In video format: "Why don't (today's) Robots get Cancer" [4]
A knock-out study will work as well as the precise definition and measurement of the phenotype you're looking for will allow. The point you're making is well understood by geneticist. There's about 22K genes in the genome, if your typical genetic screen returns a list of a 0 to 1K positives, no one is claiming that the 21K genes are absolutely uninvolved in the phenotype.
I completely agree there are many flawed scientific papers in general.
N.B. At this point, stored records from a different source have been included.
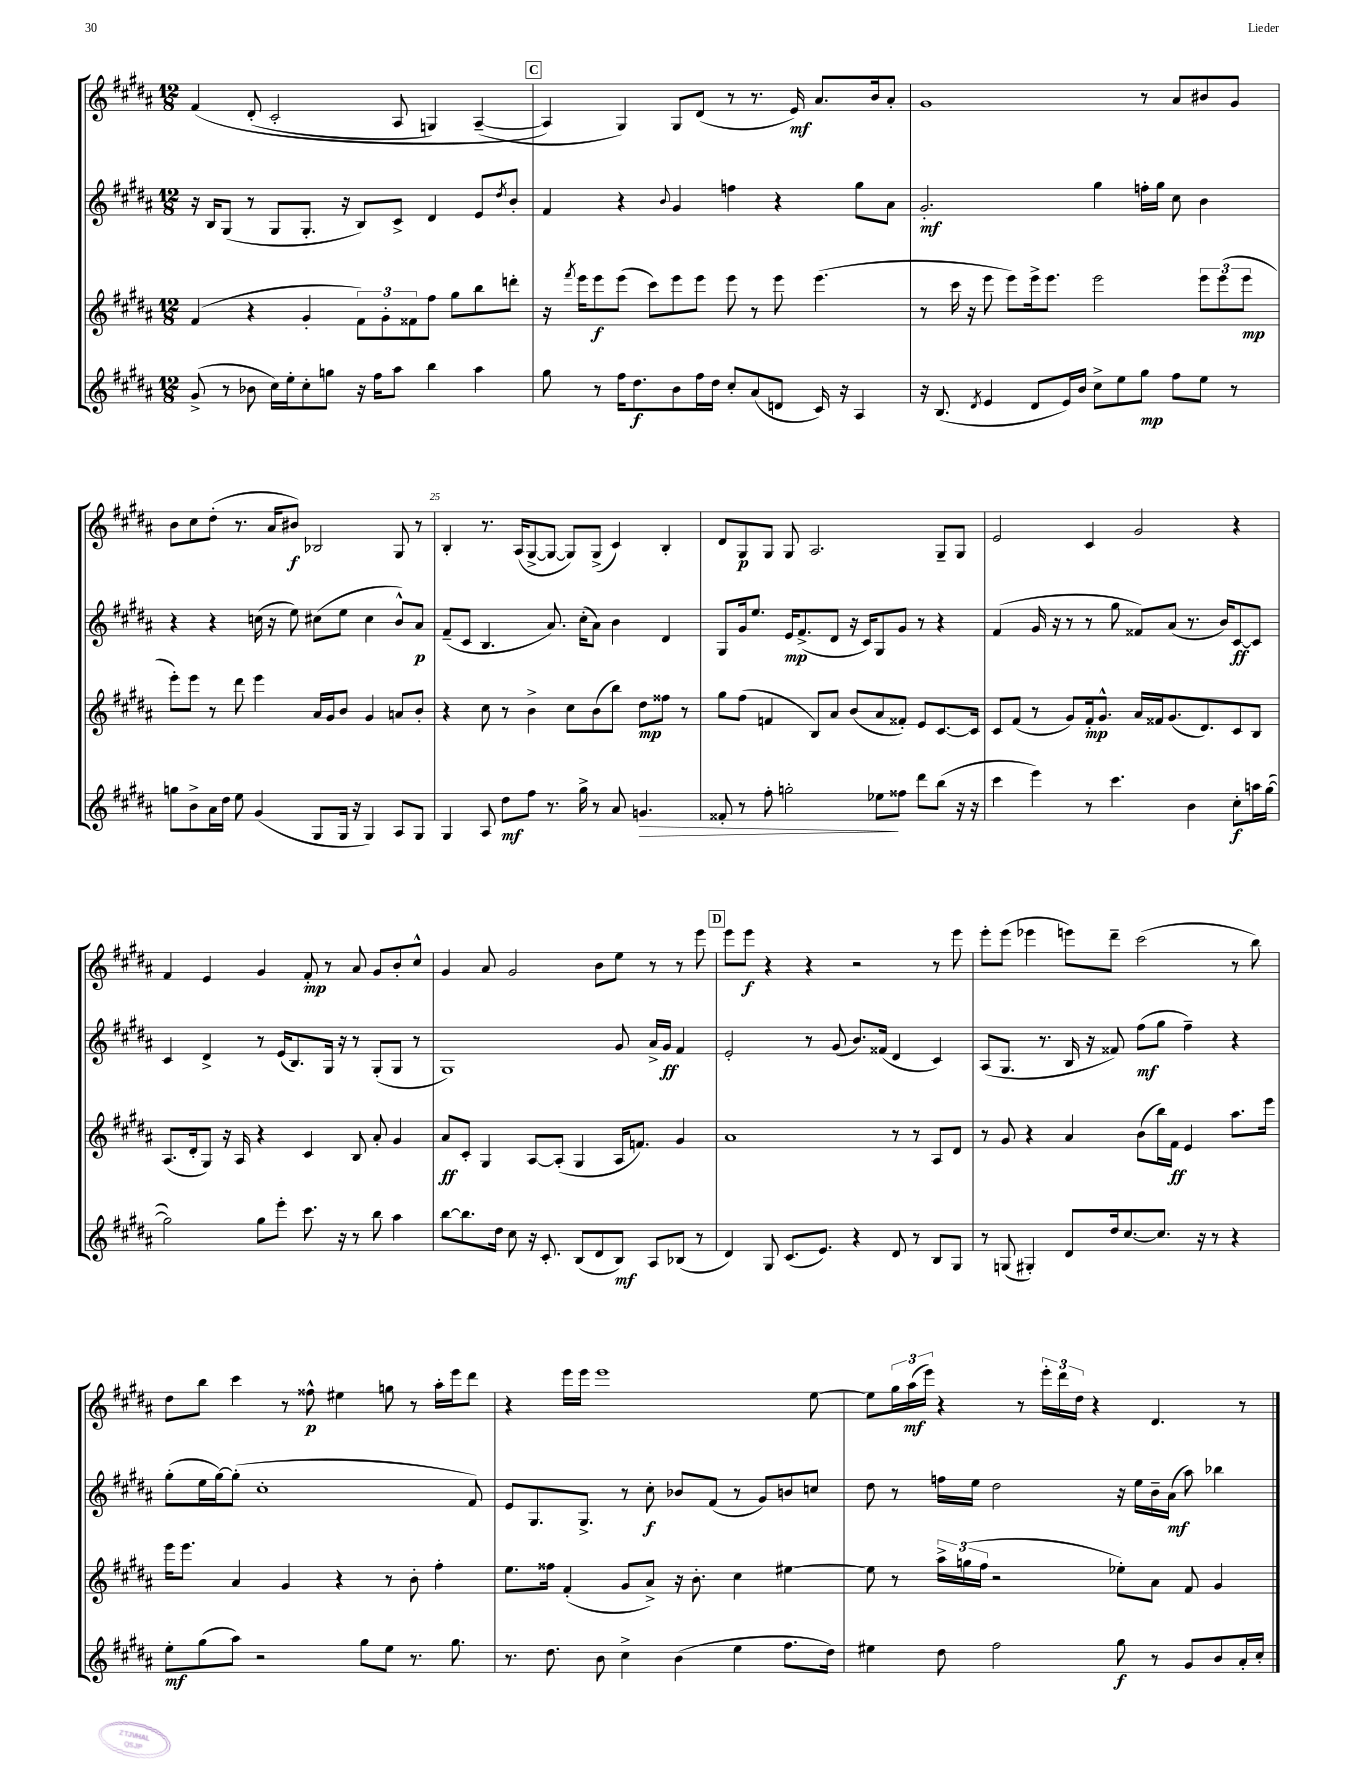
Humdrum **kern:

**kern	**kern	**kern	**kern
*staff4	*staff3	*staff2	*staff1
*clefG2	*clefG2	*clefG2	*clefG2
*k[f#c#g#d#a#]	*k[f#c#g#d#a#]	*k[f#c#g#d#a#]	*k[f#c#g#d#a#]
*M12/8	*M12/8	*M12/8	*M12/8
(8g#^/	(4f#/	16r	&(4f#/
.	.	16B/LK	.
8r	.	(8G#/J	.
8b-\	4r	8r	(8d#'/
16cc#\LL)	.	8G#/L	2c#'/
16ee'\J	.	.	.
8cc#'\	4g#'/	8.G#'/J	.
8gg\J	.	.	.
.	.	16r	.
16r	12f#\L)	8B/L)	.
16ff#\LK	.	.	.
.	12g#'\	.	.
8aa#\J	.	8c#^/J	8A#/
.	12f##\	.	.
4bb\	8ff#\J	4d#/	4G/)
.	8gg#\L	.	.
4aa#\	8bb\	8e/L	([4A#~/
.	.	8qdd#/	.
.	8ddd'\J	8b'/J	.
=	=	=	=
8gg#\	16r	4f#/	4A#/]&)
.	8qfff#/	.	.
.	16eee\LK	.	.
8r	8eee\	.	.
16ff#\LK	(8eee\J	4r	4G#/)
8.dd#\	.	.	.
.	8ccc#\L)	.	.
.	.	8qqb/	.
8b\	8eee\	4g#/	8G#/L
16ff#\L	8eee\J	.	(8d#/J
16dd#\JJ	.	.	.
8cc#'/L	8eee\	4ff\	8r
(8a#/	8r	.	8.r
8d/J	8eee\	4r	.
.	.	.	16e/)
16c#/)	(4.eee\	.	8.a#/L
16r	.	.	.
4A#/	.	8gg#\L	.
.	.	.	16b/k
.	.	8a#\J	8a#'/J
=	=	=	=
16r	8r	2.g#'/	1g#
(8.B/	.	.	.
.	16ccc#\	.	.
.	16r	.	.
8qd#/	.	.	.
4e/	8eee\	.	.
.	8eee\L)	.	.
8d#/L	16eee^\k	.	.
.	8.eee\J	.	.
16e/L)	.	.	.
16b/JJ	.	.	.
8cc#^\L	2eee\	4gg#\	.
8ee\	.	.	.
8gg#\J	.	16ff'\LL	8r
.	.	16gg#\JJ	.
8ff#\L	.	8cc#\	8a#/L
8ee\J	12eee\L	4b\	8b#/
.	(12eee\	.	.
8r	.	.	8g#/J
.	12eee\J	.	.
=	=	=	=
8gg\L	8eee'\L)	4r	8b\L
8b^\	8eee\J	.	8cc#\
16a#\L	8r	4r	(8dd#'\J
16dd#\JJ	.	.	.
8ee\	8ddd#\	.	8.r
(4g#/	4eee\	(16cc\	.
.	.	16r	16a#/LK
.	.	8ee\)	8b#/J)
8G#/L	16a#/LL	(8cc#\L	2B-/
.	16g#/J	.	.
16G#/Jk	8b/J	8ee\J	.
16r	.	.	.
4G#/)	4g#/	4cc#\	.
8A#/L	8a/L	8b^^/L)	8G#/
8G#/J	8b'/J	8a#/J	8r
=	=	=	=
4G#/	4r	(8f#~/L	4B'/
.	.	8c#/J	.
8A#/	8cc#\	4.B/	8.r
8dd#\L	8r	.	.
.	.	.	(16A#/LK
8ff#\J	4b^\	.	[8G#^/
8.r	.	8.a#/)	8G#/_J
.	8cc#\L	.	8G#/]L)
16gg#^\	.	(16cc#'\LK	.
8r	(8b\	8a#\J)	(8G#^/J
8a#/	8bb\J)	4b\	4c#/)
4.g/	8dd#\L	.	.
.	8ff##\J	4d#/	4B'/
.	8r	.	.
=	=	=	=
8f##'/	8gg#\L	8G#/L	8d#/L
8r	(8ff#\J	16g#/k	8G#/
.	.	8.ee/J	.
8ff#'\	4f/	.	8G#/J
2gg'\	.	16e/LK	8G#/
.	.	(8.f#^/	.
.	8B/L)	.	2.A#/
.	8a#/J	8d#/J	.
.	(8b/L	16r	.
.	.	16c#/LK)	.
8ee-\L	8a#/	8G#/	.
8ff##\J	8f##'/J)	8g#/J	.
8ddd#\L	8e/L	8r	.
(8bb\J	[8.c#/	4r	8G#~/L
16r	.	.	8G#/J
16r	16c#/]Jk	.	.
=	=	=	=
4ccc#\	8c#/L	(4f#/	2e/
.	(8f#/J	.	.
4eee\)	8r	16g#/	.
.	.	16r	.
.	8g#/L)	8r	.
8r	16f#'/k	8r	4c#/
.	8.g#^^/J	.	.
4.ccc#\	.	8gg#\	.
.	16a#/LL	8f##/L)	2g#/
.	16f##/J	.	.
.	(8.g#/	(8a#/J	.
4b\	.	8.r	.
.	8.d#/)	.	.
.	.	16b/LK)	.
8cc#'\L	8c#/	[8c#/	4r
16aa\L	8B/J	8c#/]J	.
([16gg#\JJ	.	.	.
=	=	=	=
2gg#\])	(8.A#/L	4c#/	4f#/
.	16d#'/k	.	.
.	8G#/J)	4d#^/	4e/
.	16r	.	.
.	16A#/	.	.
8gg#\L	4r	8r	4g#/
8eee'\J	.	(16e/LK	.
.	.	8.B/)	.
8.ccc#\	4c#/	.	8f#'/
.	.	16G#/Jk	8r
16r	.	16r	.
8r	8B/	8r	8a#/
8bb\	8a#'/	(8G#'/L	8g#/L
4aa#\	4g#/	8G#/J	8b'/
.	.	8r	8cc#^^/J
=	=	=	=
[8bb\L	8a#/L	1G#)	4g#/
8.bb\]	8c#'/J	.	.
.	4G#/	.	8a#/
16dd#\Jk	.	.	.
8cc#\	.	.	2g#/
16r	[8A#/L	.	.
8.c#'/	.	.	.
.	(8A#'/]J	.	.
(8B/L	4G#/	.	.
8d#/	.	.	8b\L
8B/J)	16A#/LK	8g#/	8ee\J
.	8.f/J)	.	.
8A#/L	.	16a#^/LL	8r
.	.	16g#/JJ	.
(8B-/J	4g#/	4f#/	8r
8r	.	.	8eee\
=	=	=	=
4d#/)	1a#	2e'/	8eee\L
.	.	.	8eee\J
8G#/	.	.	4r
(8.c#/L	.	.	.
.	.	8r	4r
8.e/J)	.	.	.
.	.	(8g#/	.
4r	.	8.b/L)	2r
.	.	(16f##/Jk	.
8d#/	8r	4d#/	.
8r	8r	.	.
8B/L	8A#/L	4c#/)	8r
8G#/J	8d#/J	.	8eee\
=	=	=	=
8r	8r	(8A#/L	8eee'\L
(8G/	8g#/	8.G#/J	(8eee\J
4G#'/)	4r	.	4eee-\
.	.	8.r	.
8d#/L	4a#/	16B/	8eee\L)
.	.	16r	.
16dd#/k	.	8f##/)	8ddd#~\J
[8.cc#/	.	.	.
.	(8b\L	(8ff#\L	(2ccc#\
8.cc#/]J	16bb\L)	8gg#\J	.
.	16f#\JJ	.	.
.	4e/	4ff#~\)	.
16r	.	.	.
8r	.	.	.
4r	8.aa#\L	4r	8r
.	.	.	8bb\)
.	16eee\Jk	.	.
=	=	=	=
8ee'\L	16eee\LK	(8gg#'\L	8dd#\L
.	8.eee\J	.	.
(8gg#\	.	16ee\L	8bb\J
.	.	[16gg#\J)	.
8aa#\J)	4a#/	(8gg#'\]J	4ccc#\
2r	.	1cc#'	.
.	4g#/	.	8r
.	.	.	8ff##^^\
.	4r	.	4ee#\
8gg#\L	.	.	.
8ee\J	8r	.	8gg\
8.r	8b'\	.	8r
.	4ff#'\	.	16aa#'\LL
8.gg#\	.	.	16eee\J
.	.	8f#/)	8ddd#\J
=	=	=	=
8.r	8.ee\L	8e/L	4r
.	.	8.G#/	.
8.dd#\	16ff##\Jk	.	.
.	(4f#'/	.	16eee\LL
.	.	8.G#^/J	16eee\JJ
8b\	.	.	1eee
4cc#^\	8g#/L	8r	.
.	8a#^/J)	8cc#'\	.
(4b\	16r	8b-/L	.
.	8.b'\	.	.
.	.	(8f#/J	.
4ee\	4cc#\	8r	.
.	.	8g#/L)	.
8.ff#\L	[4ee#\	8b/	.
.	.	8cc/J	[8ee\
16dd#\Jk)	.	.	.
=	=	=	=
4ee#\	8ee#\]	8dd#\	8ee\]L
.	8r	8r	24gg#\L
.	.	.	(24aa#\
.	.	.	24eee\JJ)
8dd#\	24aa#^\LL	16ff\LL	4r
.	(24gg\	.	.
.	.	16ee\JJ	.
.	24ff#\JJ	.	.
2ff#\	2r	2dd#\	.
.	.	.	8r
.	.	.	24eee'\LL
.	.	.	24ddd#\
.	.	.	24dd#\JJ
.	.	.	4r
8gg#\	8ee-'\L)	16r	.
.	.	16ee\LL	.
8r	8a#\J	16b~\	4.d#/
.	.	(16a#\JJ	.
8g#/L	8f#/	8aa#\)	.
8b/	4g#/	4bb-\	.
16a#'/L	.	.	8r
16cc#'/JJ	.	.	.
==	==	==	==
*-	*-	*-	*-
I am wondering about your specific category of flawed papers.
Could you point to one concrete example where you believe a paper is flawed in its conclusion, where they've claimed a gene has no function in a pathway under the given experimental conditions, after performing a knockout?
because the papers seemed invalid, i didn't save them. i'll try to find them.
even if i share a few, it's possible most papers do not commit this mistake, and i was simply unlucky to stumble upon a few and generalized from an invalid sample size.
which is why i disqualified the opinion by saying it was not empirically supported.
for what it's worth, i discussed this opinion beforehand with several post-docs from respected schools and did not get pushback. this isn't proof either, but merely clarifies that the comment wasn't a thoughtless one.
in the meantime, do you mind sharing one widespread assumption you believe is false? it sounds like you're very informed, so it would be great to learn from you.
Additionally, the use of artificial eccDNA holds a lot of promise for genetic enhancement in many forms of life from humans, to livestock, to plants.
Essentially, we could create artificial chromosomes which express useful genes or have inverted repeats which deliver siRNA to silence other genes and viruses.
Similar to plasmids, except would have much larger payloads and ideally a heritable mechanism, perhaps by tethering against native chromosomes via zinc fingers, viral-encoded protein, or AT-hook motifs.